Kid's Menus, What's to Eat? (cont.)

Red Lobster revamped its kids' menu after CSPI's lab work was complete, so nutrition data for the chain's new menu items weren't available at press time. Although it still sells some of its less healthful items, Red Lobster's new menu is a huge step forward. The chain's free appetizer of fresh carrot sticks and cucumbers or applesauce is a great improvement over its own biscuits. And three new lower-calorie entrees-Snow Crab Legs, Grilled Mahi-Mahi, and Grilled Chicken-come with steamed vegetables.

Macaroni Grill and Cracker Barrel are the only other chains CSPI looked at that offer kids a choice of grilled chicken. CSPI also praised Olive Garden for offering a Spaghetti & Tomato Sauce kids entree, but panned that chain's Cheese Pizza, which provides eight grams of heart-harmful fat.

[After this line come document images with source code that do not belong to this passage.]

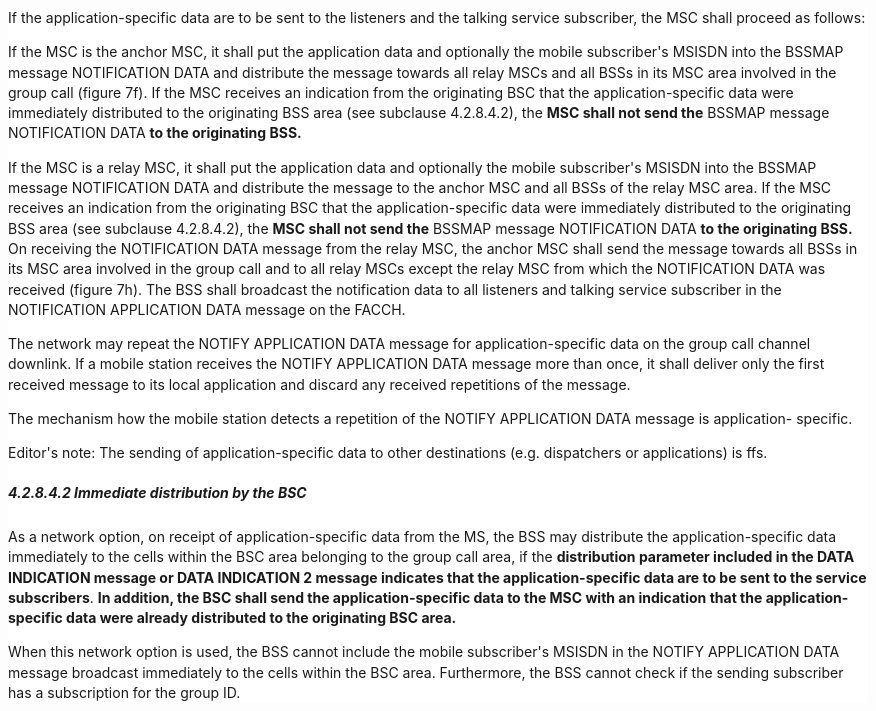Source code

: If the application-specific data are to be sent to the listeners and the
talking service subscriber, the MSC shall proceed as follows:

If the MSC is the anchor MSC, it shall put the application data and
optionally the mobile subscriber\'s MSISDN into the BSSMAP message
NOTIFICATION DATA and distribute the message towards all relay MSCs and
all BSSs in its MSC area involved in the group call (figure 7f). If the
MSC receives an indication from the originating BSC that the
application-specific data were immediately distributed to the
originating BSS area (see subclause 4.2.8.4.2), the **MSC shall not send
the** BSSMAP message NOTIFICATION DATA **to the originating BSS.**

If the MSC is a relay MSC, it shall put the application data and
optionally the mobile subscriber\'s MSISDN into the BSSMAP message
NOTIFICATION DATA and distribute the message to the anchor MSC and all
BSSs of the relay MSC area. If the MSC receives an indication from the
originating BSC that the application-specific data were immediately
distributed to the originating BSS area (see subclause 4.2.8.4.2), the
**MSC shall not send the** BSSMAP message NOTIFICATION DATA **to the
originating BSS.** On receiving the NOTIFICATION DATA message from the
relay MSC, the anchor MSC shall send the message towards all BSSs in its
MSC area involved in the group call and to all relay MSCs except the
relay MSC from which the NOTIFICATION DATA was received (figure 7h). The
BSS shall broadcast the notification data to all listeners and talking
service subscriber in the NOTIFICATION APPLICATION DATA message on the
FACCH.

The network may repeat the NOTIFY APPLICATION DATA message for
application-specific data on the group call channel downlink. If a
mobile station receives the NOTIFY APPLICATION DATA message more than
once, it shall deliver only the first received message to its local
application and discard any received repetitions of the message.

The mechanism how the mobile station detects a repetition of the NOTIFY
APPLICATION DATA message is application- specific.

Editor\'s note: The sending of application-specific data to other
destinations (e.g. dispatchers or applications) is ffs.

##### 4.2.8.4.2 Immediate distribution by the BSC

As a network option, on receipt of application-specific data from the
MS, the BSS may distribute the application-specific data immediately to
the cells within the BSC area belonging to the group call area, if the
**distribution parameter included in the DATA INDICATION message or DATA
INDICATION 2 message indicates that the application-specific data are to
be sent to the service subscribers**. **In addition, the BSC shall send
the application-specific data to the MSC with an indication that the
application-specific data were already distributed to the originating
BSC area.**

When this network option is used, the BSS cannot include the mobile
subscriber\'s MSISDN in the NOTIFY APPLICATION DATA message broadcast
immediately to the cells within the BSC area. Furthermore, the BSS
cannot check if the sending subscriber has a subscription for the group
ID.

CSPI found dramatic nutritional differences among similar-sounding menu items at different chains, underscoring the need for nutrition information on chain restaurant menus. For instance, Applebee's grilled cheese has twice the bad fat of Denny's grilled cheese sandwich; Cracker Barrel's macaroni and cheese has almost three times the bad fat of Chili's macaroni and cheese; and Chili's fried chicken fingers have three times the calories of Cracker Barrel's grilled ones. At Olive Garden, its kid-sized pizza has eight times the bad fat of its spaghetti with tomato sauce-but without nutrition information on menus, parents are just left to guess, according to CSPI.

"If kids' menus have rooms for puzzles, mazes, word games, and advertising, surely they have enough room for some basic nutrition information," said CSPI executive director Michael F. Jacobson. "And if chains like these are clever enough to put carbs on menus for Atkins dieters, they could find a way to put calories and key nutrients on kids' menus, so parents could help their sons and daughters avoid obesity, high blood pressure, heart disease, and other life-threatening health problems."

Legislation that would require large chain restaurants to print nutrition information on menus is pending in five states, the District of Columbia, and in the U.S. House of Representatives. Today, Senator Tom Harkin (D-IA) announced that he is introducing the Menu Education and Labeling Act (MEAL) in the Senate. Similar legislation was introduced in the House last year by Representative Rosa DeLauro (D-CT).

"Childhood obesity is not only a growing public health problem, it's also a very expensive one," Harkin said. "With kids getting a third or their calories from restaurants, fast-food and other chain restaurants must play a role in fighting childhood obesity. Nutrition information on menus will help parents guide their kids' food choices, and their own as well."

The Department of Agriculture's suggested intake for "low-active" children aged four to eight is 1,500 calories and 17 grams of saturated-plus-trans fat. Studies show that kids eat nearly twice as many calories at a restaurant than they would when they eat at home.